There is a way to substantially avoid drain clogs. A little plumbing theory is going to help understand why.


Underground sewer waste pipes flow on a downward slope from your sinks and toilets, out to a much larger main sewer line under the city streets. Typical slope requirements for water and waste flow equal to ¼ inch slope for every one linear foot of pipe length.  This grade of slope is only enough to push the flow of water through.


You may ask then, “How then do solids, incidental food, toilet paper and human waste pass through a sewer pipe”?

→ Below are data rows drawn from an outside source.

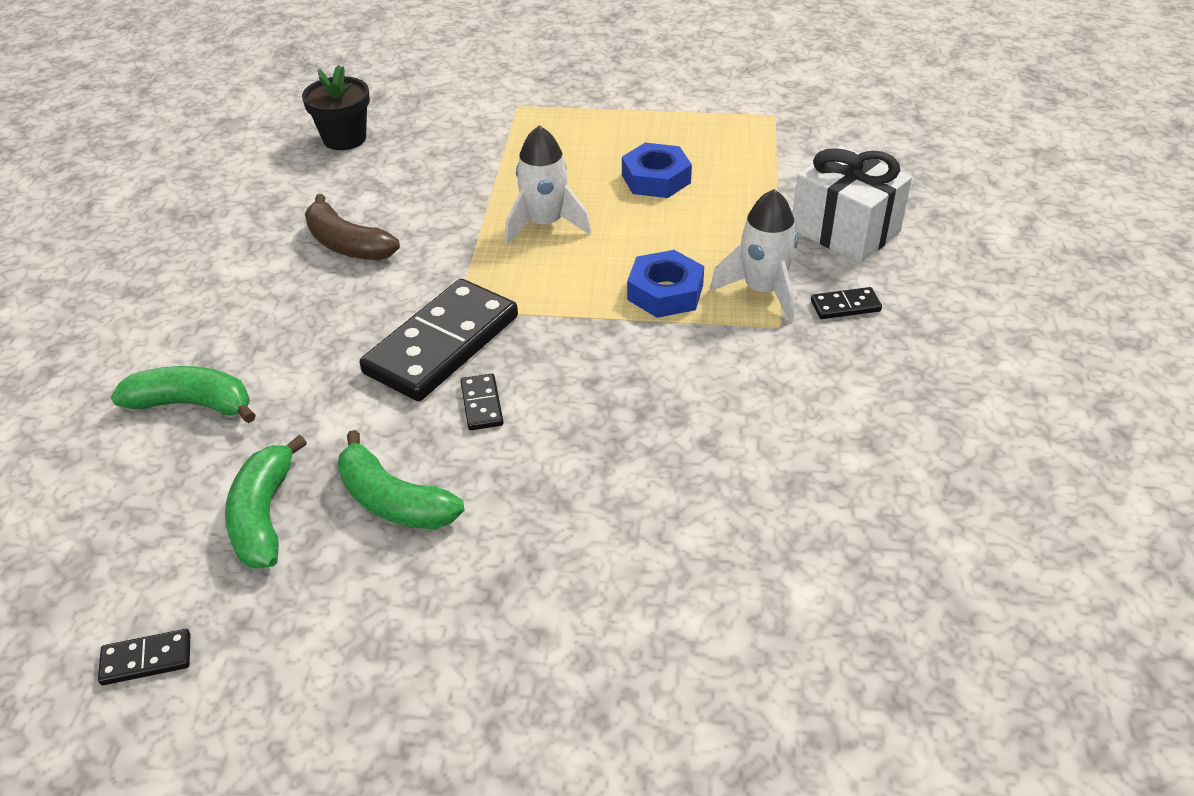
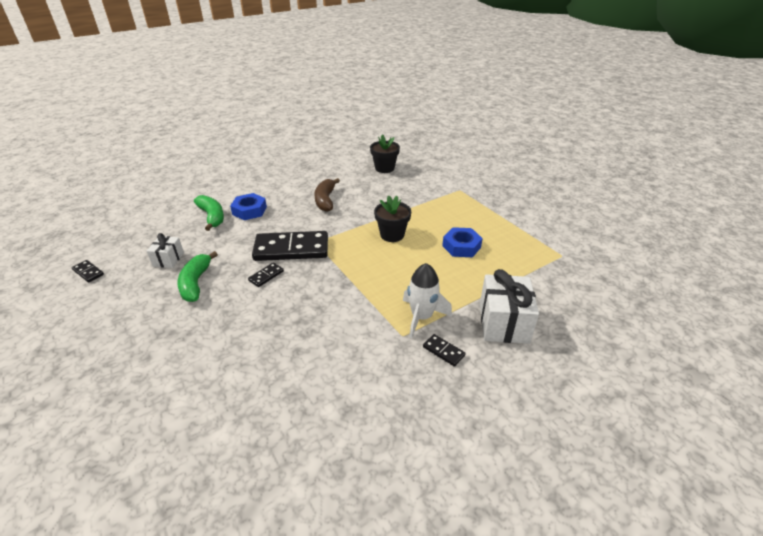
camera: 50 degrees right, 5 degrees down
(264, 516) = (168, 259): green banana -> white gift
(545, 224) = (392, 235): white rocket -> black flower pot
(665, 292) = (386, 288): blue nut -> blue nut (249, 210)

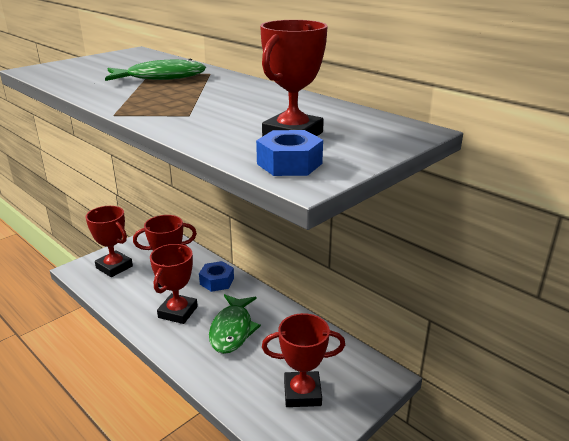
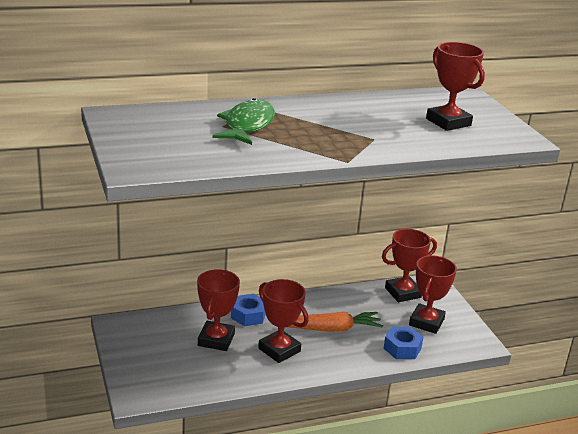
camera: 65 degrees left, 0 degrees up
(114, 267) = (159, 369): red trophy -> red trophy (403, 293)
(232, 330) = (329, 329): green fish -> orange carrot
(289, 164) = (498, 136): blue nut -> blue nut (402, 348)

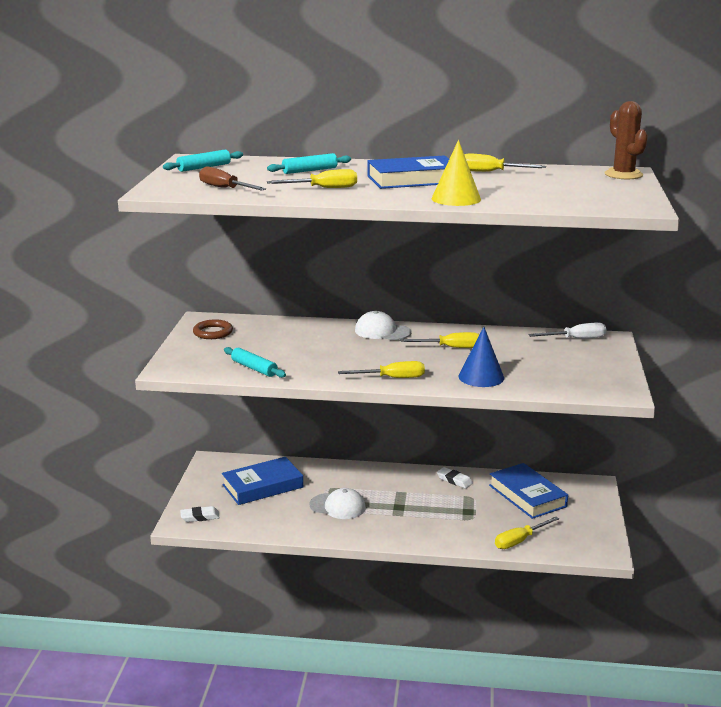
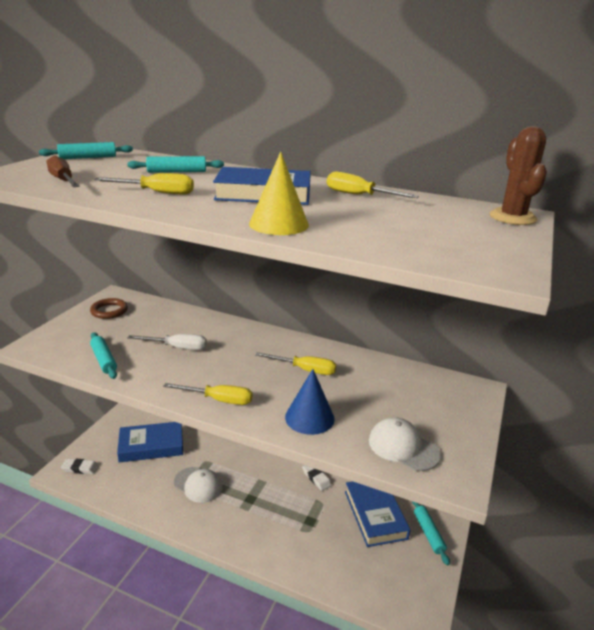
camera: 15 degrees right, 5 degrees up
(382, 331) = (254, 337): white cap -> white cap (403, 447)
(519, 541) = (341, 575): yellow screwdriver -> none
(576, 339) = (441, 383): white screwdriver -> white screwdriver (177, 347)
(583, 499) = (428, 533): none -> turquoise rolling pin

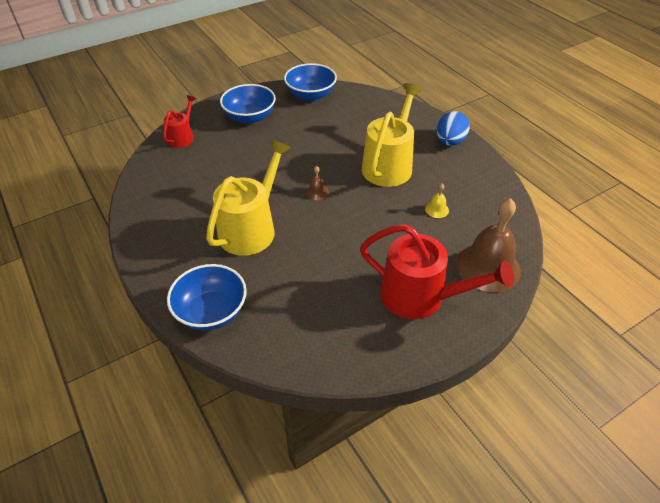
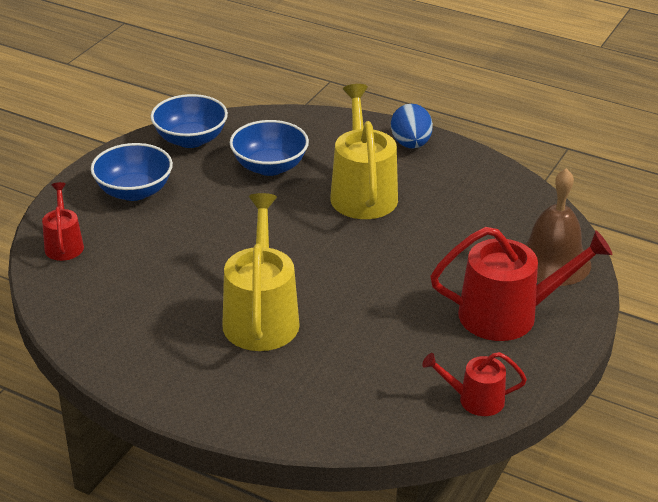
camera: 30 degrees left, 10 degrees down
(211, 312) = (297, 416): blue bowl -> blue bowl (269, 166)
(317, 192) = (303, 250): brown bell -> none
(341, 356) = (475, 400): none -> red watering can
(437, 209) = (455, 223): yellow bell -> none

The answer is, with the help of forced water.  The ¼ inch per slope is sufficient enough to allow solids to pass through with the help of water flowing with it.  Herein lies the problem, the sewer systems of older homes (built prior to 1980) were designed with the understanding that washing machines used in 45 gallons of water per load and faucets flowed at 5 gallons per minute.

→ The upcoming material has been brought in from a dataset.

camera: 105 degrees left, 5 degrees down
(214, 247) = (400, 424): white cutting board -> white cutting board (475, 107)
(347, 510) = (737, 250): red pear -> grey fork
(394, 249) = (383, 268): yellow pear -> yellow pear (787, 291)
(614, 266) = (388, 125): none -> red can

The past few decades have brought upon water conservation efforts including; federal laws and other municipal policies, which limit the amount of water we use in our homes.  They require manufacturers of fixtures and appliances that use water such as; faucets, washing machines and shower heads, to limit the amount of water flow of the products they manufacture.  Modern day washing machines could have as little as 15-gallon load capacity and faucets flow at less than half the rate they have in previous decades.  Whereas this is great for the ecology, it is one of the greatest contributors of clogged drains in residential property. 

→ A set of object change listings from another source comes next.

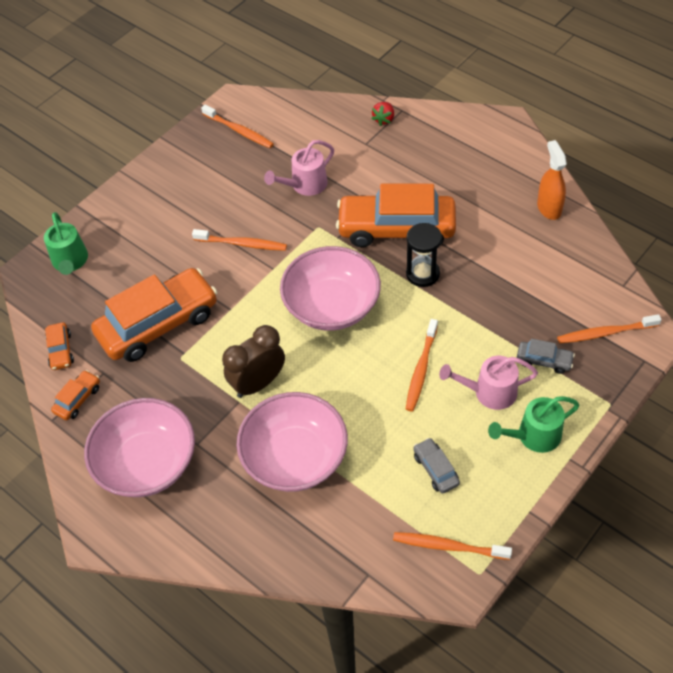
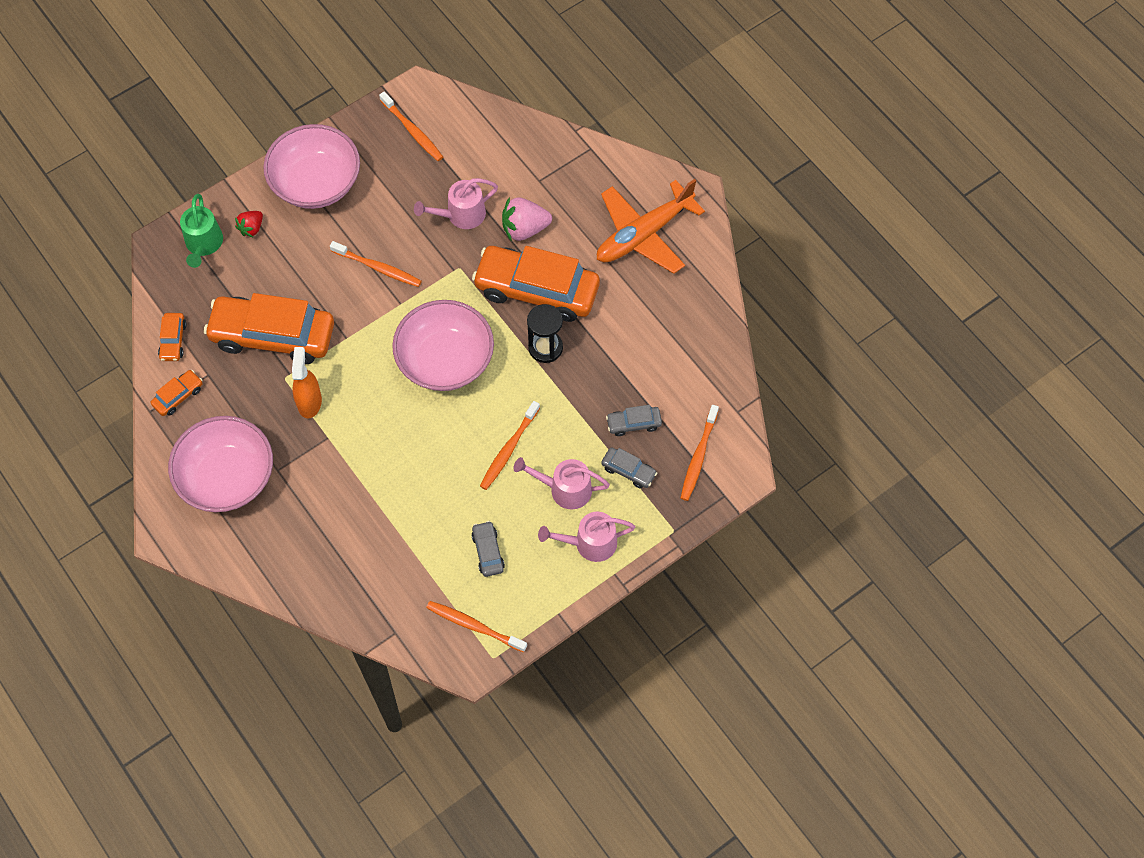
camera: 10 degrees right, 10 degrees up
(158, 324) = (273, 336): orange car -> orange car turned 150 degrees counterclockwise
(258, 383) = (351, 424): brown clock -> none
(295, 457) = (363, 507): pink bowl -> pink bowl (316, 183)
(367, 183) = (524, 229): none -> pink strawberry
(384, 119) = (567, 155): red strawberry -> red strawberry (251, 228)
(475, 164) = (643, 235): none -> orange plane
(531, 318) = (633, 423): none -> grey car
(533, 436) = (589, 543): green watering can -> pink watering can
(549, 208) = (698, 306): orange spray bottle -> orange spray bottle (309, 402)
(605, 333) = (698, 457): orange toothbrush -> orange toothbrush turned 75 degrees counterclockwise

The old single level ranch homes, typically spread across larger lots. These types of homes were fine when they were designed with longer stretches of sewer pipe because the larger capacity washing machines and higher volume faucets and fixtures would allow enough water to push any solid waste through.  Newer manufactured fixtures, toilets and appliances don’t allow for enough water to push solid waste through a lengthy stretch of pipe.


It is easy to see how low flow faucets and 15-gallon capacity washing machines, can lead to problems fast.  It doesn’t mean there is no hope.  You can control the destiny of our drains and never need them to be cleaned again.

Here’s the trick:

At the end of the day, every day, fill one side of your kitchen sink completely full of water, then release.

The release of that amount of water at one time will flush any solids that didn’t make it all the way to the main city sewer line.  If you don’t flush once a day, the soaps, grease and solid waste will begin to accumulate.  Shortly after that you will need to call a plumber. 


The moral of the story is, take the time each day and flush your sewer pipe.